* **YOUR INSTRUCTIONS**
All lines from the opening of the entries below through the line containing "Figure 7. ( a" must be output exactly as they appear, with no other lines.

(Stored data)
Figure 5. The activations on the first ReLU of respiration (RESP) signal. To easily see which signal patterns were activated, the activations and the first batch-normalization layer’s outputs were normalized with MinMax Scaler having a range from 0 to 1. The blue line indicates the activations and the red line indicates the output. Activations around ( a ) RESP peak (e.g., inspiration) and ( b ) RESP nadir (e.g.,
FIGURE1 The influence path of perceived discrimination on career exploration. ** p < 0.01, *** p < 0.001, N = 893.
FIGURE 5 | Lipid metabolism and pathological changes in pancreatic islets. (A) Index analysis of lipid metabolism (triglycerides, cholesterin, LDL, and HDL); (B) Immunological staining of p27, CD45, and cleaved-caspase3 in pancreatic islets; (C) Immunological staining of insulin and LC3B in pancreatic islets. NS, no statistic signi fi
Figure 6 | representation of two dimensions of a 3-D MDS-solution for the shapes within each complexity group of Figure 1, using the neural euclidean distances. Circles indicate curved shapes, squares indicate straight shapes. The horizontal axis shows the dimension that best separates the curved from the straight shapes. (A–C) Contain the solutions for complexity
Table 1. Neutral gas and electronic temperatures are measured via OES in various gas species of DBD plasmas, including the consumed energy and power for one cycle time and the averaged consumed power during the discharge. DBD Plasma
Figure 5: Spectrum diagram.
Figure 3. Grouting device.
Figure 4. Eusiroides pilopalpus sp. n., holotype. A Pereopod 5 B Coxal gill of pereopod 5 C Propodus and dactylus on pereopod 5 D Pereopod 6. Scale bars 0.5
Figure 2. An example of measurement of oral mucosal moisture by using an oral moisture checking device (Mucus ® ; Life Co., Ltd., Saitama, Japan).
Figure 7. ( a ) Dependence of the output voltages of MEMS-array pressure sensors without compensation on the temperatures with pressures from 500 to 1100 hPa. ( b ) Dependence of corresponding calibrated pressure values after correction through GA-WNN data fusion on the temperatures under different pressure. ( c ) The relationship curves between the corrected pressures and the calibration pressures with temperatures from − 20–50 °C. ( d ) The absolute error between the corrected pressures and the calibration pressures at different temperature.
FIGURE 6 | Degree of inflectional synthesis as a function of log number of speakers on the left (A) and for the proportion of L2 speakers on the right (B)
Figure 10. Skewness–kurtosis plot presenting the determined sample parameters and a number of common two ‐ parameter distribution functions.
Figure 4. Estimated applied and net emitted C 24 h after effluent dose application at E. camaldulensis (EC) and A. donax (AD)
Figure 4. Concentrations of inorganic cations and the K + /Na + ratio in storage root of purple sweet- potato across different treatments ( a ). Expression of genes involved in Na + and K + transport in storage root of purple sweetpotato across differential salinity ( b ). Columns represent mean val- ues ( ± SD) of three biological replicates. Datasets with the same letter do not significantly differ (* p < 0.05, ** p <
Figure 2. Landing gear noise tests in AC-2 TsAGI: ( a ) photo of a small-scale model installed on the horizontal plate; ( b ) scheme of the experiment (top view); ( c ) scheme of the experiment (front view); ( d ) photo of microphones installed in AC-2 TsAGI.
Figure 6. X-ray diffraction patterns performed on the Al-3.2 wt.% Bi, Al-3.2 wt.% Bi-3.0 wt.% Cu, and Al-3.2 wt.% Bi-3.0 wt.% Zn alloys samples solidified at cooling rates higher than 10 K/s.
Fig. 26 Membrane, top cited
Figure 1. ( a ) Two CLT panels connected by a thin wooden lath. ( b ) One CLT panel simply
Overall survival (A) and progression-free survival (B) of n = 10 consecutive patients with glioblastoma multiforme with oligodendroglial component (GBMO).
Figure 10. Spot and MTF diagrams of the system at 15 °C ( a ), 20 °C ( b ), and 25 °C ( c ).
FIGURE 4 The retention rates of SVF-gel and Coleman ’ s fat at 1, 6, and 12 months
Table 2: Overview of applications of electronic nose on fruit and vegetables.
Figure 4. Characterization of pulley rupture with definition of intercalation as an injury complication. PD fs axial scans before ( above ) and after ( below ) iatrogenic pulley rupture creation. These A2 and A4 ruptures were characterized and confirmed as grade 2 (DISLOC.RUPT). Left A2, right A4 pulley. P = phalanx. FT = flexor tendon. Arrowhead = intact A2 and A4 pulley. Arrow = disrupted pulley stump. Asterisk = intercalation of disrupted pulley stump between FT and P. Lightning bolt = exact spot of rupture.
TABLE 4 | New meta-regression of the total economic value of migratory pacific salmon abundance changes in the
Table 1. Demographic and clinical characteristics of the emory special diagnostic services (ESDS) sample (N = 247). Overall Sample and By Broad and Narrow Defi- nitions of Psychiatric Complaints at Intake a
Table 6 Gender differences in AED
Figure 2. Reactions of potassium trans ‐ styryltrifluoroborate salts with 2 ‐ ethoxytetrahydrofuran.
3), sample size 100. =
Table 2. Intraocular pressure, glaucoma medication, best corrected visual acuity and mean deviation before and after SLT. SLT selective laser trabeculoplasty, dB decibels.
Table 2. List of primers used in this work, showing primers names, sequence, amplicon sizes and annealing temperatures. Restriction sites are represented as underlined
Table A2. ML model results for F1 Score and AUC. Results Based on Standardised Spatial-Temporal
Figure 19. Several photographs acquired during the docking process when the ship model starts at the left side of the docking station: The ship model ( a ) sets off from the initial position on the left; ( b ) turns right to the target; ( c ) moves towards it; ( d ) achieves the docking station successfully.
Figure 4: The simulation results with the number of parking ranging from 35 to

* **WRITTEN SOLUTION**
Figure 5. The activations on the first ReLU of respiration (RESP) signal. To easily see which signal patterns were activated, the activations and the first batch-normalization layer’s outputs were normalized with MinMax Scaler having a range from 0 to 1. The blue line indicates the activations and the red line indicates the output. Activations around ( a ) RESP peak (e.g., inspiration) and ( b ) RESP nadir (e.g.,
FIGURE1 The influence path of perceived discrimination on career exploration. ** p < 0.01, *** p < 0.001, N = 893.
FIGURE 5 | Lipid metabolism and pathological changes in pancreatic islets. (A) Index analysis of lipid metabolism (triglycerides, cholesterin, LDL, and HDL); (B) Immunological staining of p27, CD45, and cleaved-caspase3 in pancreatic islets; (C) Immunological staining of insulin and LC3B in pancreatic islets. NS, no statistic signi fi
Figure 6 | representation of two dimensions of a 3-D MDS-solution for the shapes within each complexity group of Figure 1, using the neural euclidean distances. Circles indicate curved shapes, squares indicate straight shapes. The horizontal axis shows the dimension that best separates the curved from the straight shapes. (A–C) Contain the solutions for complexity
Table 1. Neutral gas and electronic temperatures are measured via OES in various gas species of DBD plasmas, including the consumed energy and power for one cycle time and the averaged consumed power during the discharge. DBD Plasma
Figure 5: Spectrum diagram.
Figure 3. Grouting device.
Figure 4. Eusiroides pilopalpus sp. n., holotype. A Pereopod 5 B Coxal gill of pereopod 5 C Propodus and dactylus on pereopod 5 D Pereopod 6. Scale bars 0.5
Figure 2. An example of measurement of oral mucosal moisture by using an oral moisture checking device (Mucus ® ; Life Co., Ltd., Saitama, Japan).
Figure 7. ( a ) Dependence of the output voltages of MEMS-array pressure sensors without compensation on the temperatures with pressures from 500 to 1100 hPa. ( b ) Dependence of corresponding calibrated pressure values after correction through GA-WNN data fusion on the temperatures under different pressure. ( c ) The relationship curves between the corrected pressures and the calibration pressures with temperatures from − 20–50 °C. ( d ) The absolute error between the corrected pressures and the calibration pressures at different temperature.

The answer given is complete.